The data START
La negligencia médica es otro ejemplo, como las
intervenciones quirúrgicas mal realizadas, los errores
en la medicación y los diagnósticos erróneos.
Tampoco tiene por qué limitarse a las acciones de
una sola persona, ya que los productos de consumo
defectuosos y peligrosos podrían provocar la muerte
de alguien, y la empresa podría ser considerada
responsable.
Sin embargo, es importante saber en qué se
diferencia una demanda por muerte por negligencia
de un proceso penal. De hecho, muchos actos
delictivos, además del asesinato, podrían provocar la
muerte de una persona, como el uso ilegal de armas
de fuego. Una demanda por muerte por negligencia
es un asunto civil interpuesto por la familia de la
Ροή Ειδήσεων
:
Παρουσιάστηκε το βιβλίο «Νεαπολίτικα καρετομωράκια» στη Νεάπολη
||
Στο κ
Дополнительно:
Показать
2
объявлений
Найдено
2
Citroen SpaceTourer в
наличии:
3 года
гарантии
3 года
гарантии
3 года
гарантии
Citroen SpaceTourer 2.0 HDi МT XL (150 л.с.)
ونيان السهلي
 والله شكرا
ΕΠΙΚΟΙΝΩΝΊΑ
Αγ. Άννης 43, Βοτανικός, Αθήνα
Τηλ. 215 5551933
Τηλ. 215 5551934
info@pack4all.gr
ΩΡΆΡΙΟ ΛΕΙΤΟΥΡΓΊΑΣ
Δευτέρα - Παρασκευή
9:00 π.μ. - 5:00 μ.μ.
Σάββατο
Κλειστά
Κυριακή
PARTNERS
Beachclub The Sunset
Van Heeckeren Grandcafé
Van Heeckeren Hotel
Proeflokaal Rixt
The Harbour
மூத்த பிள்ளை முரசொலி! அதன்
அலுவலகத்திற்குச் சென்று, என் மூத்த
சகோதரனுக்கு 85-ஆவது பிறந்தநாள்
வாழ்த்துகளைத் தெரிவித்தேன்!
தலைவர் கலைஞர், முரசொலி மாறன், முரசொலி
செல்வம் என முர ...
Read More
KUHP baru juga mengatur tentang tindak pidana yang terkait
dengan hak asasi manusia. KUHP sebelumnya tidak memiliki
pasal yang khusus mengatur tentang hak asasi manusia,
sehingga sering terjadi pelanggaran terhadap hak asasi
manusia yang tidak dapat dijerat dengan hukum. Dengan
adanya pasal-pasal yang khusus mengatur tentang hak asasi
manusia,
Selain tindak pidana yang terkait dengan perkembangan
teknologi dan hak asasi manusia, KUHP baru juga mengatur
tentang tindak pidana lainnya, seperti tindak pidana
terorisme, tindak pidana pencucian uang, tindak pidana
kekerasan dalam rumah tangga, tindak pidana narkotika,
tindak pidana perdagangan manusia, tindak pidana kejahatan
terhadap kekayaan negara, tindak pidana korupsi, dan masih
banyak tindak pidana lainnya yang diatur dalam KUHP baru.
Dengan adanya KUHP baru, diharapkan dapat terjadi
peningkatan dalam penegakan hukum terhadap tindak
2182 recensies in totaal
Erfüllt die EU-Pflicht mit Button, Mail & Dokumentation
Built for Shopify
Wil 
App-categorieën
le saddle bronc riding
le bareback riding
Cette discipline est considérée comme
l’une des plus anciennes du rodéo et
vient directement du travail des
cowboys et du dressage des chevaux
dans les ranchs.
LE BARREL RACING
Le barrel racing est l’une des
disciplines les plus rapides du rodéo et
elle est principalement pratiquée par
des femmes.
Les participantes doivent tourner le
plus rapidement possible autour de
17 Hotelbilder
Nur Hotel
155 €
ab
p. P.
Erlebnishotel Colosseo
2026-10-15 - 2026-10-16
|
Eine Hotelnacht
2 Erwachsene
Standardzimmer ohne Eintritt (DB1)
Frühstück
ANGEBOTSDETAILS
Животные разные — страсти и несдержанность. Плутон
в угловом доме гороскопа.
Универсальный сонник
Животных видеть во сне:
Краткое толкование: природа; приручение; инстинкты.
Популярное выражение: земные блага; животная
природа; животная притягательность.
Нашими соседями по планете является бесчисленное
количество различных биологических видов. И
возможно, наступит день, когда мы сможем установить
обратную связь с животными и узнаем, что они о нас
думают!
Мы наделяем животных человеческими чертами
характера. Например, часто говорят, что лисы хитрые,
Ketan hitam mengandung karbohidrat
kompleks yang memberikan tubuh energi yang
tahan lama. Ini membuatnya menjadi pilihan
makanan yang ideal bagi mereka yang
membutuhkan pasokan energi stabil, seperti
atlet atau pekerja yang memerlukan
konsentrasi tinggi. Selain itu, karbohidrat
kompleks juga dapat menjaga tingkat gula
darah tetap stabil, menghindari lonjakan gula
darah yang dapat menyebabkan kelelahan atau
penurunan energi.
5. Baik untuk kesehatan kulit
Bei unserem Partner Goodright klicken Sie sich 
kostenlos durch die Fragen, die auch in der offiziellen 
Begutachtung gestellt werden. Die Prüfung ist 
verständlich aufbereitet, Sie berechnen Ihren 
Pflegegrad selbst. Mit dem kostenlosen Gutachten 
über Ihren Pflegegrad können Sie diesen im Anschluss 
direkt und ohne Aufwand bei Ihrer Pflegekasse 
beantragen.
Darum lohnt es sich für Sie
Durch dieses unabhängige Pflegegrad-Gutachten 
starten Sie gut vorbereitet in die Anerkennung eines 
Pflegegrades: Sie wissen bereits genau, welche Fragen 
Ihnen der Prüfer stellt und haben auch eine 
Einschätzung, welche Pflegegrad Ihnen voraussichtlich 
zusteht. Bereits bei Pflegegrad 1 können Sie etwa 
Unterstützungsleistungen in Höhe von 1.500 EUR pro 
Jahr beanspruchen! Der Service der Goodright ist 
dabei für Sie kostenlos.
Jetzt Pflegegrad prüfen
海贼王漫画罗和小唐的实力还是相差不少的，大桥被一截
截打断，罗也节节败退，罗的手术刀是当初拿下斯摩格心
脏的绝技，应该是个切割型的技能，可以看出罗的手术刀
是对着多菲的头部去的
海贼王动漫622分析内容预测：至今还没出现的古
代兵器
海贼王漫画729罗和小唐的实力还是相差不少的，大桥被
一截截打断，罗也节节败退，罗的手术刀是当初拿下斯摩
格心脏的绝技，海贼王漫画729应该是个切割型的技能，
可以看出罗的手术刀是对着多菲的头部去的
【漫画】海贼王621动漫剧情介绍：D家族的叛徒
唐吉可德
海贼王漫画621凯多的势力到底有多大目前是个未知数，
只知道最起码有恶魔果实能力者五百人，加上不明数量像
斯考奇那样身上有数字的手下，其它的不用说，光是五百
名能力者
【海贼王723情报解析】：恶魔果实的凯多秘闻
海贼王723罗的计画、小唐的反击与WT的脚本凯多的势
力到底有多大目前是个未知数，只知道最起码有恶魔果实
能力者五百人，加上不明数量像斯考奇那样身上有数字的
The data END
Exercise description: All lines above from the one with "starten Sie gut" to the one with "海贼王动漫622分析内容预测：至今还没出现的古", inclusive, should be copied exactly, and no other lines.

Solution to the problem:
starten Sie gut vorbereitet in die Anerkennung eines 
Pflegegrades: Sie wissen bereits genau, welche Fragen 
Ihnen der Prüfer stellt und haben auch eine 
Einschätzung, welche Pflegegrad Ihnen voraussichtlich 
zusteht. Bereits bei Pflegegrad 1 können Sie etwa 
Unterstützungsleistungen in Höhe von 1.500 EUR pro 
Jahr beanspruchen! Der Service der Goodright ist 
dabei für Sie kostenlos.
Jetzt Pflegegrad prüfen
海贼王漫画罗和小唐的实力还是相差不少的，大桥被一截
截打断，罗也节节败退，罗的手术刀是当初拿下斯摩格心
脏的绝技，应该是个切割型的技能，可以看出罗的手术刀
是对着多菲的头部去的
海贼王动漫622分析内容预测：至今还没出现的古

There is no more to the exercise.